Mit wie vielen Unternehmen in der Region pflegt Ihre Schule Kontakte, Herr Zettl?

Andreas Zettl: Wir haben knapp 1.500 Betriebe in der Datenbank. Die Kontakte sind mehrschichtig und ergeben sich schon dadurch, dass fast alle im Kollegium selbst eine duale Berufsausbildung absolviert haben. Ich bin auch so ein Kandidat. Für mich war das ein guter Weg. Wenn sich also ein Vollzeit-Schüler für eine duale Berufsausbildung oder ein Praktikum interessiert, kann ich ihn ganz einfach in das Büro eines Kollegen senden, der dann weiterhilft.

Unser Netzwerk unterstützt übrigens auch, wenn einer unserer Schüler seine Ausbildung abbrechen möchte und Orientierung benötigt. Wenn das passiert, ist der Klassenlehrer erster Ansprechpartner. Wir haben außerdem ein großes Unterstützungsprogramm mit Mitarbeitern aus der Berufsberatung und Jugendberufsagentur. Alle, die helfen können, kommen an einen Tisch und eruieren Möglichkeiten um zu vermitteln. Wenn ein Schüler Probleme in seinem Betrieb hat, kann er ggf. auch den Betrieb wechseln, um seine duale Ausbildung fortzusetzen. Wir als Schule bauen mit der IHK eine Brücke, damit es an anderer Stelle weitergeht.

Für wen ist die HLA – Flensburger Wirtschaftsschule genau das Richtige?

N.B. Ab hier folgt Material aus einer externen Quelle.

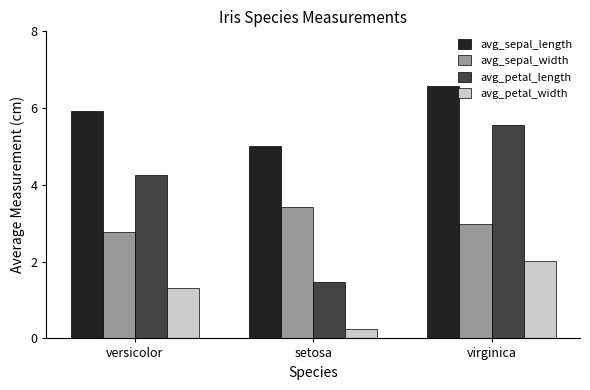

Which series has the widest spread of values?

avg_petal_length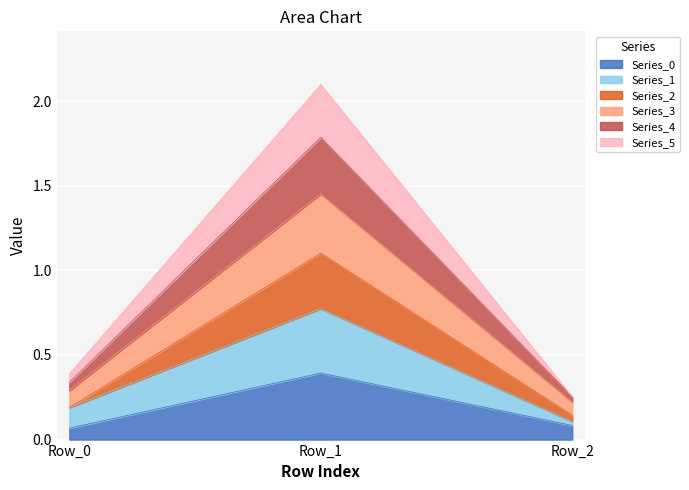

At how many categories does at least one series exceed 0?

3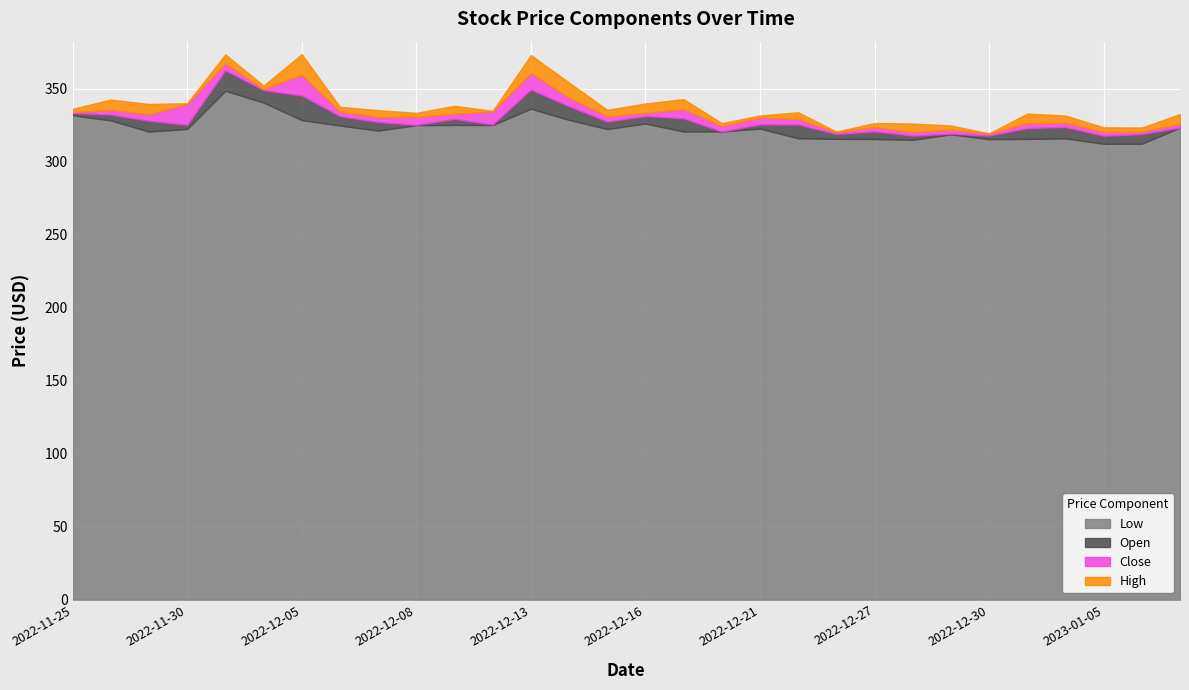

Where is the first local minimum for Low?

2022-11-29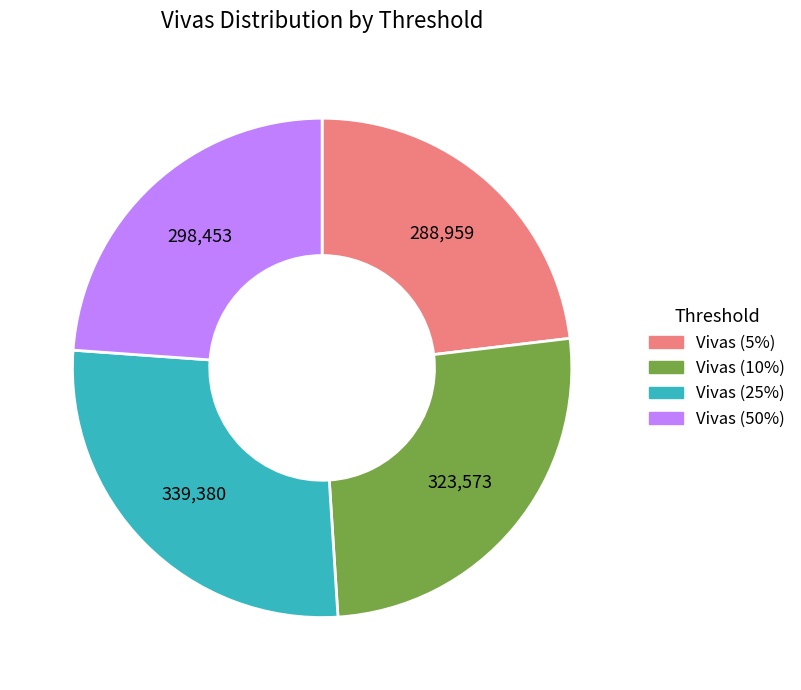

Is the sum of Vivas (10%) and Vivas (5%) greater than half?

No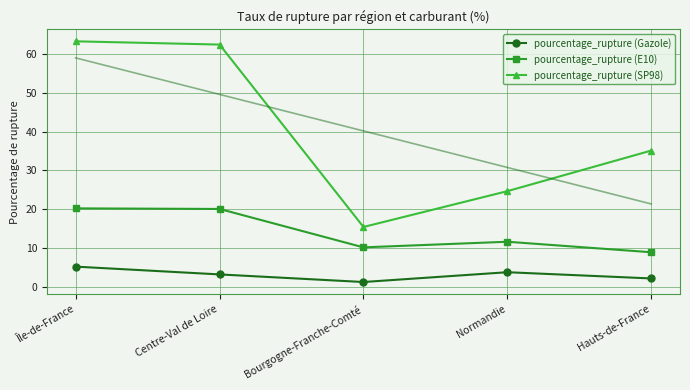

What is the value of the pourcentage_rupture (SP98) point at the 1st from the left?

63.3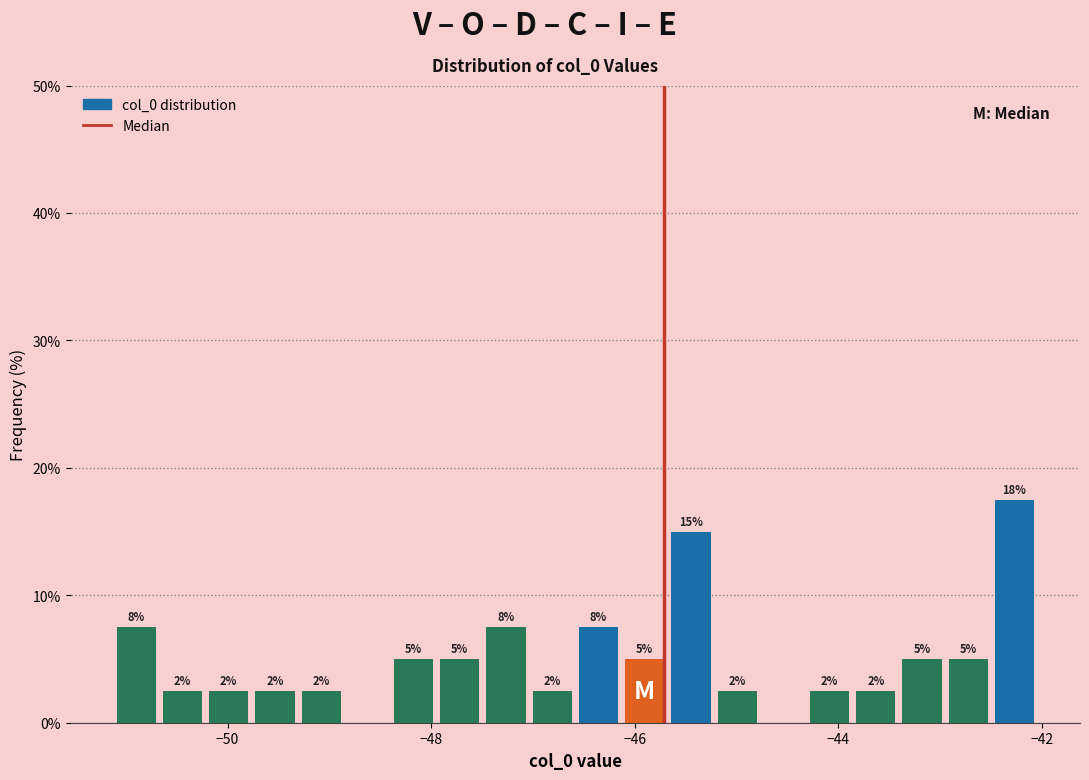

Read against the x-axis, roughly where is the centre of the tallest bar?

-42.2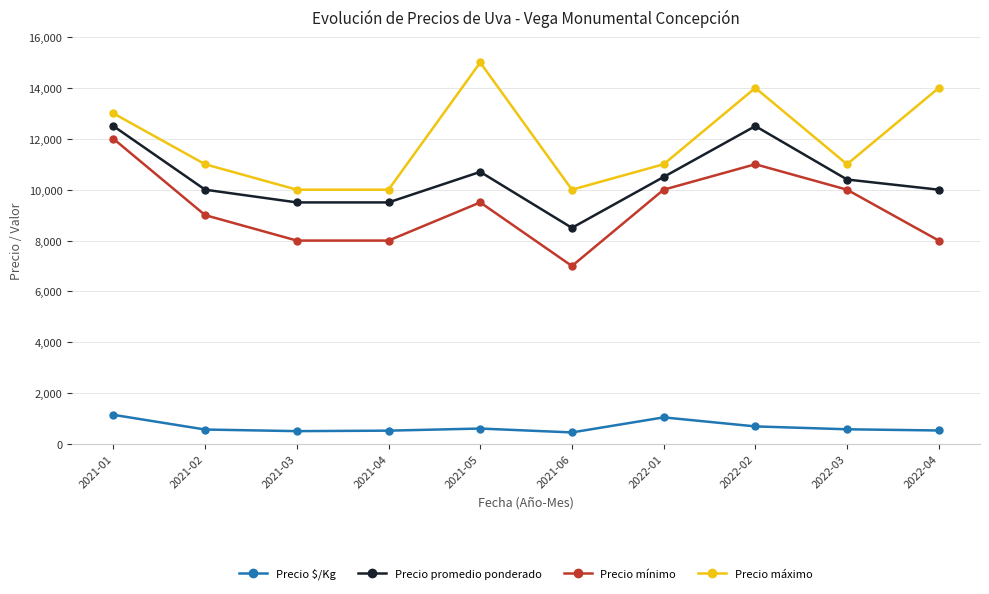

What is the difference between the maximum and minimum values in the Precio $/Kg series?

692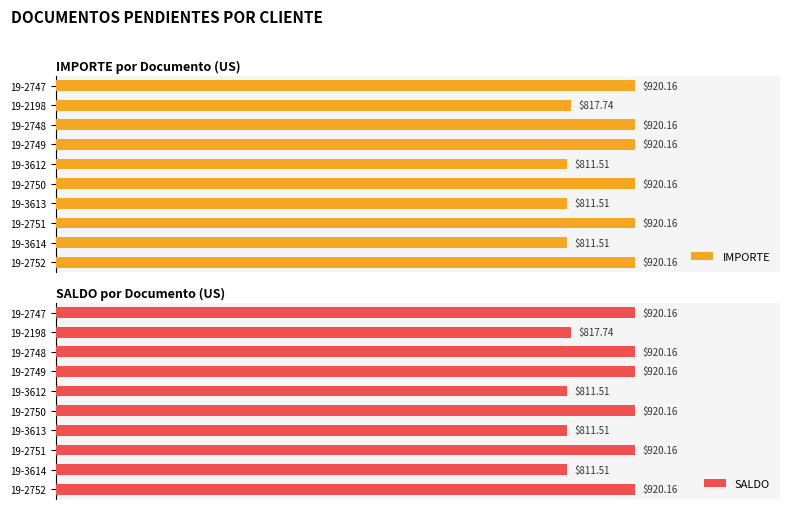

What is the average value of the SALDO series?

877.3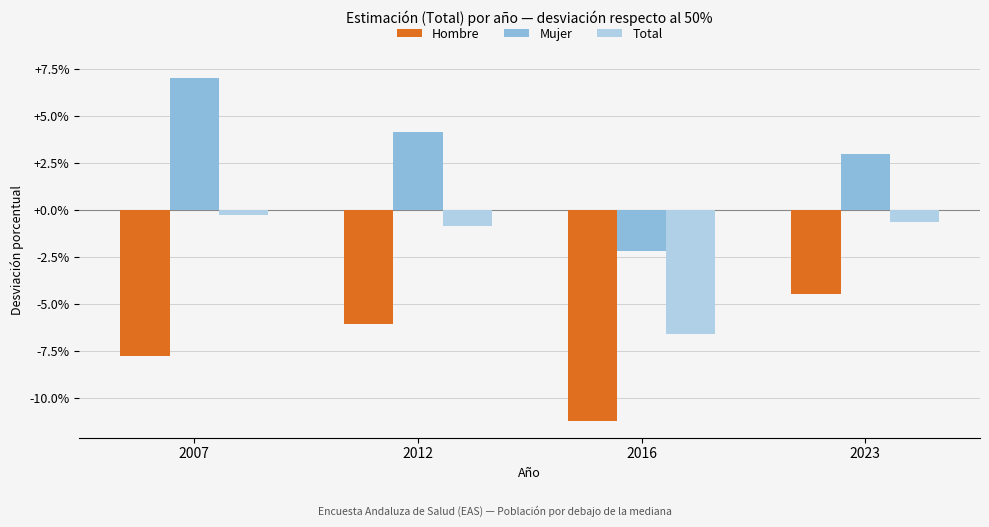

Between 2016 and 2023, which series saw the biggest shift?

Hombre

Andreas Zettl: Unser Angebot ist vielfältig. Wenn jemand Spaß an wirtschaftlichen Zusammenhängen hat und Lust, Gesellschaft aus wirtschaftlicher Sicht zu verstehen, ist er bei uns richtig. Ein Interesse an betrieblichen Abläufen und wie sie in Zahlen abgebildet sind, sollte da sein. Anders formuliert: Wer ein halbes Jahr bei uns ist, sollte die Frage, ob Wirtschaft für ihn oder sie interessant ist, für sich bejahen können. Wenn Themen wie Rechnungswesen, Rechtslehre und Kaufvertragsrecht ganz fürchterlich ist, sollte man überlegen, ob man in der richtigen Sparte, oder woanders besser aufgehoben ist. Und was nicht vergessen werden sollte: In unserem beruflichen Gymnasium kann man das Abitur erwerben, es gibt sogar ein bilinguales Profil, in dem wir Wirtschaft auf Englisch unterrichten. Diese Schülerinnen und Schüler im beruflichen Gymnasium zielen auf ein Studium ab, darum bieten wir es an.

Fabian Geyer: Genau, das wird häufig vergessen. Auch an der HLA – Flensburger Wirtschaftsschule kann man sein Abitur erwerben, aber das ist eben nicht allein im Fokus. Und das ist der entscheidende Mehrwert von berufsbildenden Schulen in dem so wichtigen Übergang von der Schule in den Beruf hinein und nicht von der Schule in das Studium. Für uns als Arbeitgeberverband ist es wichtig, Partner wie die Wirtschaftsschule zu haben, die den Wert der dualen Ausbildung auch vermitteln.